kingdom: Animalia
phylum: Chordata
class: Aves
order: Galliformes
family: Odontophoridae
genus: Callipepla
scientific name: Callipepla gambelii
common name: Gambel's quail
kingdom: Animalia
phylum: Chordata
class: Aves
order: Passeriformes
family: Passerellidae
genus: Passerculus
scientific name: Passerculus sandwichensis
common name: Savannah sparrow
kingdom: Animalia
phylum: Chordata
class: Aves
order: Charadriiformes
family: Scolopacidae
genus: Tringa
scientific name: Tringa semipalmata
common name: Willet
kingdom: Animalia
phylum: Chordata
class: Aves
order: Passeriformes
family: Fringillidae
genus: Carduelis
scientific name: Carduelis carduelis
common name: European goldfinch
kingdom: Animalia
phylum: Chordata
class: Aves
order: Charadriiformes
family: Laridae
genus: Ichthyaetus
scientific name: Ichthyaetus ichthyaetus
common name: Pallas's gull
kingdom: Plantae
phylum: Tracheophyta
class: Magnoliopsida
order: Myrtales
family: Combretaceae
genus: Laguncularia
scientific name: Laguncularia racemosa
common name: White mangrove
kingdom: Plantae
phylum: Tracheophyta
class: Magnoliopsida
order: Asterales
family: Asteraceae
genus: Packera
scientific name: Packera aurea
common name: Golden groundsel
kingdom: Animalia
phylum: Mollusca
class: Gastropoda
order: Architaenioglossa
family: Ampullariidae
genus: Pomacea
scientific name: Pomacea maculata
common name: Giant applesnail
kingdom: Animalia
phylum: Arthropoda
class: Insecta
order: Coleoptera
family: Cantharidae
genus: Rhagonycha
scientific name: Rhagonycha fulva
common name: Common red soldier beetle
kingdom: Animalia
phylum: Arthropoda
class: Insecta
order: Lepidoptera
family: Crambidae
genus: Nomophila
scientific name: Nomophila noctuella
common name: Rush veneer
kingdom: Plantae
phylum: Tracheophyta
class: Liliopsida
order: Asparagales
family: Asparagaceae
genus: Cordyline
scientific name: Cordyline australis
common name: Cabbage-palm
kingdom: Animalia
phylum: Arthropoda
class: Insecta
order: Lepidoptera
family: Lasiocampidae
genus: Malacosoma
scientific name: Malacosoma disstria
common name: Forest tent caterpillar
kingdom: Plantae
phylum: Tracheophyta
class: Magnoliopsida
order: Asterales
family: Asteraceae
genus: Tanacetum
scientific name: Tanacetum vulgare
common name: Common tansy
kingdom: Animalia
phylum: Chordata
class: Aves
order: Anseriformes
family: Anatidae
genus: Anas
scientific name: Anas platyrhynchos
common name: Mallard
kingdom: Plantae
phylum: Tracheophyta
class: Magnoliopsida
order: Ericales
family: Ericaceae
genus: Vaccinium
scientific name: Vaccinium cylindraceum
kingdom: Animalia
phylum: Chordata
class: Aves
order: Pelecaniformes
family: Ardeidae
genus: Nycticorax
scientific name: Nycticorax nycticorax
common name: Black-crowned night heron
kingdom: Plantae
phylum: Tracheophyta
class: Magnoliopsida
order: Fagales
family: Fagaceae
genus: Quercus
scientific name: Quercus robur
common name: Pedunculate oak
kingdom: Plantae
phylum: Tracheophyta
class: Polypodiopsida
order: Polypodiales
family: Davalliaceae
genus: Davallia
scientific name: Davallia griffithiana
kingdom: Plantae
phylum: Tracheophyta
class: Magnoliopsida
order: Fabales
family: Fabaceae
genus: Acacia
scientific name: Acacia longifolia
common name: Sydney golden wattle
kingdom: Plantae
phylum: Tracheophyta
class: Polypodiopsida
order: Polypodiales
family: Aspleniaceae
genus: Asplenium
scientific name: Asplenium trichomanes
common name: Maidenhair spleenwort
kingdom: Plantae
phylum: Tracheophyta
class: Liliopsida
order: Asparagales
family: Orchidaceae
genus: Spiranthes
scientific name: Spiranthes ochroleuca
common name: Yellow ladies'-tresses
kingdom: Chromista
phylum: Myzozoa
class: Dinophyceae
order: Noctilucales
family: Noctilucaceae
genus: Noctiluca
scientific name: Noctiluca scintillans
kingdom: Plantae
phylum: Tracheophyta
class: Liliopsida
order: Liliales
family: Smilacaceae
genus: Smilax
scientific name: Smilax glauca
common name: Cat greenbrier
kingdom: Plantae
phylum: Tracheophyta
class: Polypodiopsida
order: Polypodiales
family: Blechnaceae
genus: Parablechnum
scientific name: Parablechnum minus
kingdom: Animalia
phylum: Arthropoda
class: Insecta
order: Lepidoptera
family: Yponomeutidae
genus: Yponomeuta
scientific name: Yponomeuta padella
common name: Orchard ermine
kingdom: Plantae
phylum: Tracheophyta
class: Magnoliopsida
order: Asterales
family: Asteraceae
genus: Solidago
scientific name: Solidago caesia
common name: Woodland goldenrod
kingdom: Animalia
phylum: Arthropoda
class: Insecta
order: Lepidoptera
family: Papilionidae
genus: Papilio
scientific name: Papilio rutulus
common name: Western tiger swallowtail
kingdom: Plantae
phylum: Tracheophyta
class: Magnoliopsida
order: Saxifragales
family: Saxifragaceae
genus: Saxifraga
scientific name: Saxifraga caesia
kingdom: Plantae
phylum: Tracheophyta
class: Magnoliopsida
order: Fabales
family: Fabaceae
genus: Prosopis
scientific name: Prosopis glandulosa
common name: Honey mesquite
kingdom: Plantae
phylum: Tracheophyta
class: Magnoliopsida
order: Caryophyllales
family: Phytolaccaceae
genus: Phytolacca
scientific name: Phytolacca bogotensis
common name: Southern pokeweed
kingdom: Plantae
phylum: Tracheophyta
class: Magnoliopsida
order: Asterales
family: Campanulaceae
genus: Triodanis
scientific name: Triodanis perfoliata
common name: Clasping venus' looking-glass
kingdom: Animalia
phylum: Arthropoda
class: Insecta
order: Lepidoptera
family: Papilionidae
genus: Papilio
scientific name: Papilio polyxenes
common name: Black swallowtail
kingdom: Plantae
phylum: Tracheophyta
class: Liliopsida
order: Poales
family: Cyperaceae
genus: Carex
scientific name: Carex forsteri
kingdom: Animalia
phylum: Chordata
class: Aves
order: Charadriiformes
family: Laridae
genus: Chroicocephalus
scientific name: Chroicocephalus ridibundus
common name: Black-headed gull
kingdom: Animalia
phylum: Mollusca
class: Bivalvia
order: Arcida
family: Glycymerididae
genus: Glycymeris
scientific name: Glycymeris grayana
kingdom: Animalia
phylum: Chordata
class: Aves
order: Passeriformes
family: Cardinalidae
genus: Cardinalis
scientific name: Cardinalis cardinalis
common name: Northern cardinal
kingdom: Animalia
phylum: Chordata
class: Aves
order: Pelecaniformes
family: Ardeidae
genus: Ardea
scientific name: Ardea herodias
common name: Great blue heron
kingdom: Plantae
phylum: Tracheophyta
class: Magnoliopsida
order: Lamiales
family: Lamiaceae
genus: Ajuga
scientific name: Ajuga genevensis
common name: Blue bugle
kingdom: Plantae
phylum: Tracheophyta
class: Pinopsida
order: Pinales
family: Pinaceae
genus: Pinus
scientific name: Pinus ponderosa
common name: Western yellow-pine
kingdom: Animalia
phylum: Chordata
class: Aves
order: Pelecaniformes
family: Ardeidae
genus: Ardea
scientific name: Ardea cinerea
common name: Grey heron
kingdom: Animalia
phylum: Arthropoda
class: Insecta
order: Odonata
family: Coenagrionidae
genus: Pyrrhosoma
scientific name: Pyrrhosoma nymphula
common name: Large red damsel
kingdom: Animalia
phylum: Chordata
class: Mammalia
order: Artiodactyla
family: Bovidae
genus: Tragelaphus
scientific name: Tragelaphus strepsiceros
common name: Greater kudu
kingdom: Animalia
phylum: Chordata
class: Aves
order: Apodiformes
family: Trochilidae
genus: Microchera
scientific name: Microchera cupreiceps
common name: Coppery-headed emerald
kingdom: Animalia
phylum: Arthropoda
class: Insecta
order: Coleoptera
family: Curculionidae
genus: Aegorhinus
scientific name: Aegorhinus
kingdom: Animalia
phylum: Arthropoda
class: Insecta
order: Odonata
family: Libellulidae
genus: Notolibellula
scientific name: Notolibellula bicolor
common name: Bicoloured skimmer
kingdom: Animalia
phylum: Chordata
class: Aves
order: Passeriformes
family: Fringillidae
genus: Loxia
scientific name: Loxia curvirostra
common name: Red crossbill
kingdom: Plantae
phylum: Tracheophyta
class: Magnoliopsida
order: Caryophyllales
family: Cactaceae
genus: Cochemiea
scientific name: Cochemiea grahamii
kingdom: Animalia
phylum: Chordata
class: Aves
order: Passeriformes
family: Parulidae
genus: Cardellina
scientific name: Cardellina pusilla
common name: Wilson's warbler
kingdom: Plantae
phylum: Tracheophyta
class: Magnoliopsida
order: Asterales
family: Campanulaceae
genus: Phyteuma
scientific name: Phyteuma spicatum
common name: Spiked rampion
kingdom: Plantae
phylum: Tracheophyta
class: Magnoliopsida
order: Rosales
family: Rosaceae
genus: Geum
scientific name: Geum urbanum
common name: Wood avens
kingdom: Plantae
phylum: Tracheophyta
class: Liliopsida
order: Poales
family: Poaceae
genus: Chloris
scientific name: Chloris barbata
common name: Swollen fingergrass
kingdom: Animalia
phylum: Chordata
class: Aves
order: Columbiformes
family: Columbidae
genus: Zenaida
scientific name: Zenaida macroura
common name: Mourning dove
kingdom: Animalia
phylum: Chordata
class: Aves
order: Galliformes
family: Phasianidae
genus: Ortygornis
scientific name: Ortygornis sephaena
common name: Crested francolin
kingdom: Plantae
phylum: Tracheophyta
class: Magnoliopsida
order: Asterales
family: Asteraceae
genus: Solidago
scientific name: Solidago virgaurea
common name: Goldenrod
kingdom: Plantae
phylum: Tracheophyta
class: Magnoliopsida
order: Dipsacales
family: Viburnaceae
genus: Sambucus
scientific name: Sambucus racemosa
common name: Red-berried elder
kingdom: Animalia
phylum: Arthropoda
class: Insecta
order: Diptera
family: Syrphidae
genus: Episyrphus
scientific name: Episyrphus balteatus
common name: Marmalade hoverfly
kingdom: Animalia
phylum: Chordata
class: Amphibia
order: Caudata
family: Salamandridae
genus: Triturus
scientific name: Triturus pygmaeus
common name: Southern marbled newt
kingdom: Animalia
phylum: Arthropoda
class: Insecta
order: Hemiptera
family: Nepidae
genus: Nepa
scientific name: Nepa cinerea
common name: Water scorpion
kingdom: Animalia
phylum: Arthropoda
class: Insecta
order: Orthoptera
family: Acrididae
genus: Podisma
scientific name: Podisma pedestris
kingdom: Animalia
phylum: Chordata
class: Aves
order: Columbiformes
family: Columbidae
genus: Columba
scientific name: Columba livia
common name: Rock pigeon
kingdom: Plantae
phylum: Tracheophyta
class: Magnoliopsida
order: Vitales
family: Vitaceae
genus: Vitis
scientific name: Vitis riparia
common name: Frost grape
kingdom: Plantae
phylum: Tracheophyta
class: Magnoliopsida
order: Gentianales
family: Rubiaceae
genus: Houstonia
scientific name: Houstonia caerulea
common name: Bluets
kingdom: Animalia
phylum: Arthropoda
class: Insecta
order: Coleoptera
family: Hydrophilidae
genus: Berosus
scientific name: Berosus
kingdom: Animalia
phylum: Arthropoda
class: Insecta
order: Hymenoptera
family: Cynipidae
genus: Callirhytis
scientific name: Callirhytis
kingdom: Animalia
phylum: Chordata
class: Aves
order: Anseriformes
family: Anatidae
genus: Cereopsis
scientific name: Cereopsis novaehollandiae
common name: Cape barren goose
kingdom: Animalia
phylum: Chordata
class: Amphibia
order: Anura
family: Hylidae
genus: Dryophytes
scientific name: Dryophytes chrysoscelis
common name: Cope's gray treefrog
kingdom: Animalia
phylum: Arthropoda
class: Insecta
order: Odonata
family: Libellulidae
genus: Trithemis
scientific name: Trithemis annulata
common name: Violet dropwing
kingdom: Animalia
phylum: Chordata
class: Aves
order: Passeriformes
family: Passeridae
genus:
++++++++
Write out the lines of the data above, between the line containing "family: Cardinalidae" and the line containing "family: Coenagrionidae", inclusive, without changing anything.

family: Cardinalidae
genus: Cardinalis
scientific name: Cardinalis cardinalis
common name: Northern cardinal
kingdom: Animalia
phylum: Chordata
class: Aves
order: Pelecaniformes
family: Ardeidae
genus: Ardea
scientific name: Ardea herodias
common name: Great blue heron
kingdom: Plantae
phylum: Tracheophyta
class: Magnoliopsida
order: Lamiales
family: Lamiaceae
genus: Ajuga
scientific name: Ajuga genevensis
common name: Blue bugle
kingdom: Plantae
phylum: Tracheophyta
class: Pinopsida
order: Pinales
family: Pinaceae
genus: Pinus
scientific name: Pinus ponderosa
common name: Western yellow-pine
kingdom: Animalia
phylum: Chordata
class: Aves
order: Pelecaniformes
family: Ardeidae
genus: Ardea
scientific name: Ardea cinerea
common name: Grey heron
kingdom: Animalia
phylum: Arthropoda
class: Insecta
order: Odonata
family: Coenagrionidae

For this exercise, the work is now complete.